The included clinical factors were given here. The heart size was categorized as large and normal; it was written on the children’s file by the doctor after examining the chest X-ray of the child. Whether the child had anemia or not was written on the hospital file by the doctor after examining the complete blood count. The family history of diabetes, smoking status in the family, family history of cardiac disease, sleeping apnea, and wheezing were also written on the children’s file. The echocardiography measurement [which are left ventricular internal-systolic dimension (LVISD) (mm), left ventricular posterior wall dimensions (LVPWD) (mm), left ventricular internal dimension diastole (LVIDD) (mm), left ventricular internal dimension systole (LVIDS) (mm)], and ejection fraction (EF) (%) were retrospectively collected from hospital records. The following blood measures were also collected from hospital records: white blood cell count (WBC) (109/L), red blood cell count (RBC) (1012/L), hemoglobin (HB) (g/dL), hematocrit (HCT) (w), mean corpuscular volume (MCV) (fl), mean corpuscular hemoglobin (MCH) (pg), mean corpuscular hemoglobin concentration (MCHC) (g/dl), platelet counts (109/L), neutrophils (%), lymphocytes (%), monocytes (%), and eosinophils (%).

The outcome variable was RHD type, i.e., RHD MS and RHD MR.

Data management and analysis

Data were summarized and presented as mean (±standard deviation) for numerical data and relative percentages for categorical data. For statistical modeling and validation, the data were randomly divided into two parts, where the first part (85% of data) was used for model training and the second part (15% of data) was used for testing. The following measurements were used to detect multivariate outliers in the generalized linear model (GLM): Leverage (22, 23), Cook’s Distance (24, 25), Modified Cook Distance (26), Andrew’s Pregibon (27), Covariance Ratio (28), and Welsch’s Distance (29). The cases that were jointly identified by all these methods were considered outliers. For prediction, the following methods were used and compared: stepwise logistic regression (SLR) (30, 31), stepwise winsorized logistic regression (SWLR) where winsorization was detail discussed in literature (32, 33), stepwise logistic regression after deletion (SLRAD), robust logistic regression (RLR) (34, 35) subset deep neural network (sDNN) based on deep neural network (DNN) (36) and random forest (RF) (37). The mathematical and procedural details of the diagnostic measures and models are described in Appendix A in Supplementary material. Finally, using the test data the area under the receiver operating characteristic (ROC) curve, its 95% confidence interval, sensitivity, and specificity were calculated for each model.
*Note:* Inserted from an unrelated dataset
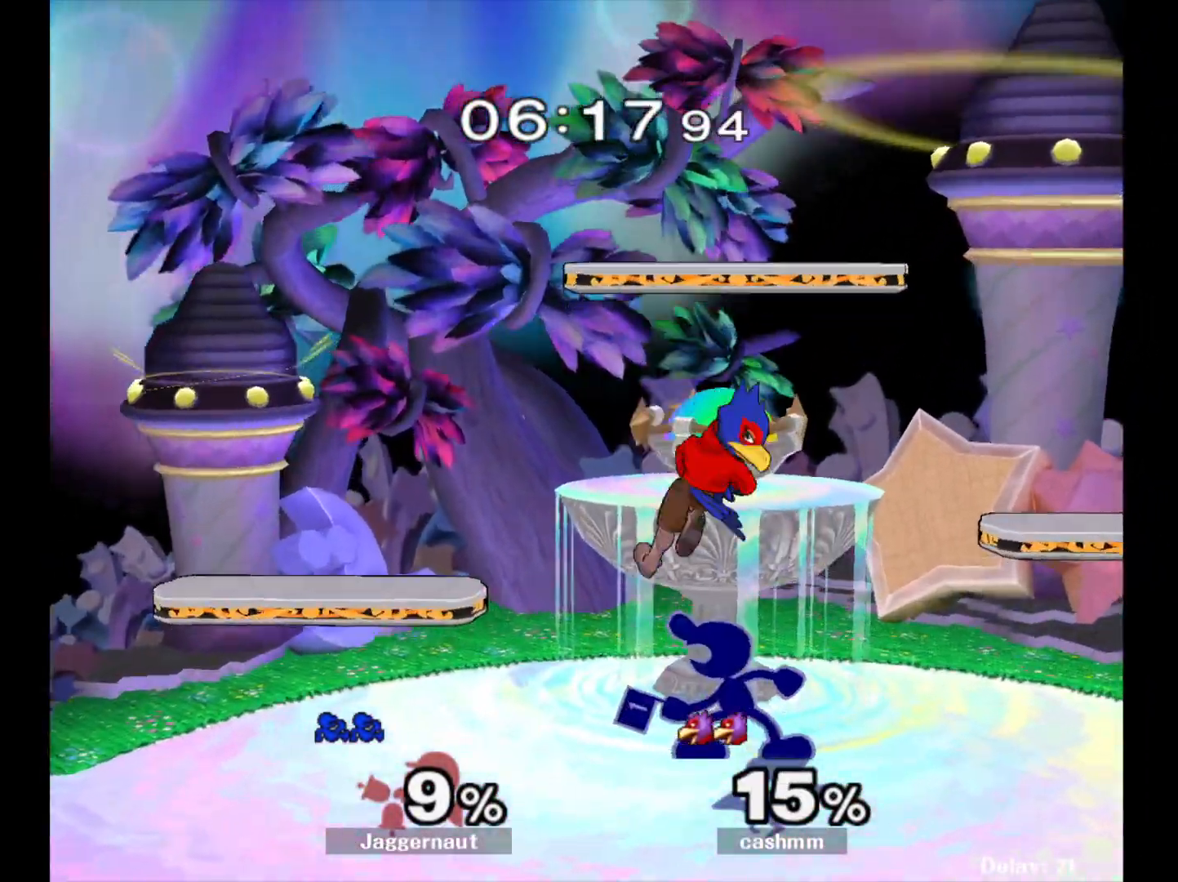
{"buttons": ["R1"], "left_stick": "center", "right_stick": "center", "events": [[67, "A", "up"], [133, "A", "down"], [267, "A", "up"], [383, "left_stick", "center"], [433, "R1", "down"]]}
R language was used for data analysis. For The sDNN model, we used the neuralnet package, and for the random forest model and the randomForest package in the R language. All the presented results are based on 10-fold cross-validation.

Results

The univariate analysis presented in Tables 1, 2 showed that for the RHD MS group, the average age was 8.85 (±2.51) years, 19.6% male and 29.6% female. A total of 71.8% of mothers were uneducated, 25.9% were primary or middle, and 2.2% were secondary or higher educated. A total of 37.0% of fathers were uneducated, 60.0% were primary or middle, and 2.9% were secondary and higher educated. A total of 1.5% of fathers were unemployed, 47.4% were laborers or farmers, 46.7% had small businesses, and 4.44% had private jobs. For the RHD MR group, the average age was 9.30 (±2.44) years, 80.4% male and 70.4% female. A total of 66.4% of mothers were uneducated, 29.1% were primary or middle, and 4.5% were secondary or higher educated. A total of 52.3% of fathers were uneducated, 41.5% were primary or middle, and 6.1% were secondary and higher educated. A total of 62.2% of fathers were laborers or farmers, 36.4% had a small business, 0.47% had a private job, and 0.93% were civil servants. Diabetes in the family and smoking in the family was found higher in the RHD MR group. Meanwhile, family history, wheezing, and the use of staple food were found higher in children having RHD MS. Mostly the fathers of children having RHD MR were labor or former, while the fathers of children having RHD MS had a small business. The children having RHD MR belonged to urban areas, while the children having RHD MS belonged to rural areas.

TABLE 1
www.frontiersin.org

Table 1. Descriptive analysis of the categorical variables.

TABLE 2
www.frontiersin.org

Table 2. Descriptive analysis of the quantitative variables.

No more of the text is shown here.